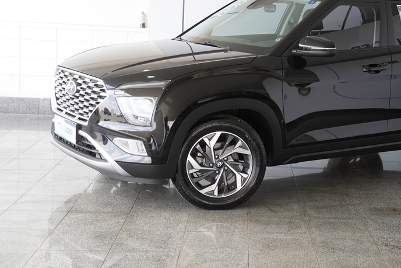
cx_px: 294
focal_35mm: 67
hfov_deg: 29.7
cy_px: 89
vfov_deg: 20.3
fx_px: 746
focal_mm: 30
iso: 125
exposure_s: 1/60
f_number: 4
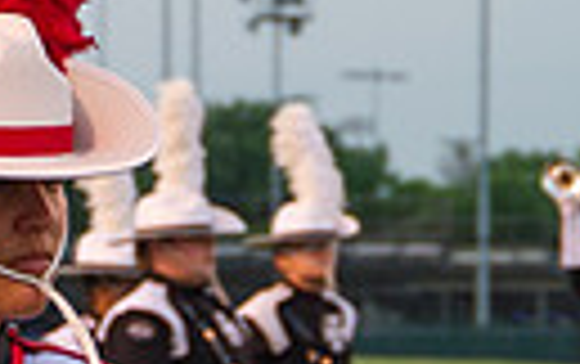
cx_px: 45
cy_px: 477
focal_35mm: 381
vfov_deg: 3.5
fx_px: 6030
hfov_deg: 5.5
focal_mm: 66
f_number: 5.3
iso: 1100
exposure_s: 1/160
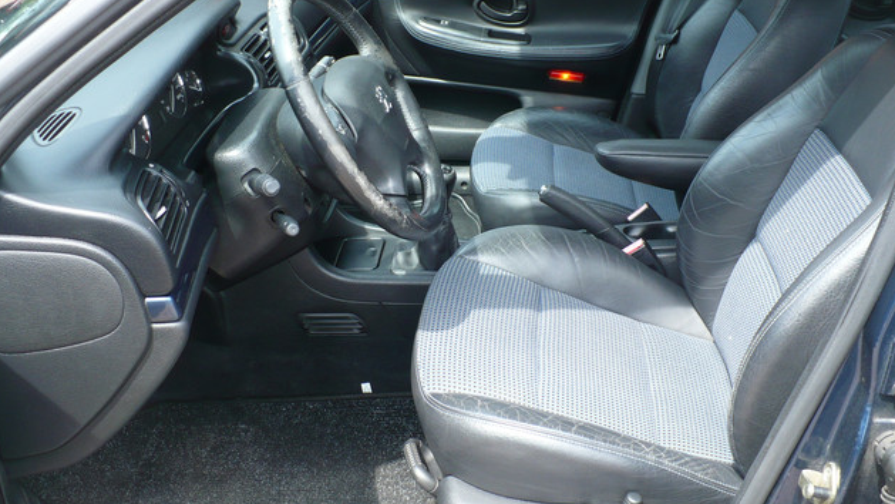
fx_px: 973
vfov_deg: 29.0
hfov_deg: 49.4
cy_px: 243
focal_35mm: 41
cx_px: 450
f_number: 2.8
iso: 100
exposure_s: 1/100
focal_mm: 6.1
----
◆ Directions for this task
Restate all entries above exactly, but not the images.

◆ Exercise output
cx_px: 294
focal_35mm: 67
hfov_deg: 29.7
cy_px: 89
vfov_deg: 20.3
fx_px: 746
focal_mm: 30
iso: 125
exposure_s: 1/60
f_number: 4
cx_px: 45
cy_px: 477
focal_35mm: 381
vfov_deg: 3.5
fx_px: 6030
hfov_deg: 5.5
focal_mm: 66
f_number: 5.3
iso: 1100
exposure_s: 1/160
fx_px: 973
vfov_deg: 29.0
hfov_deg: 49.4
cy_px: 243
focal_35mm: 41
cx_px: 450
f_number: 2.8
iso: 100
exposure_s: 1/100
focal_mm: 6.1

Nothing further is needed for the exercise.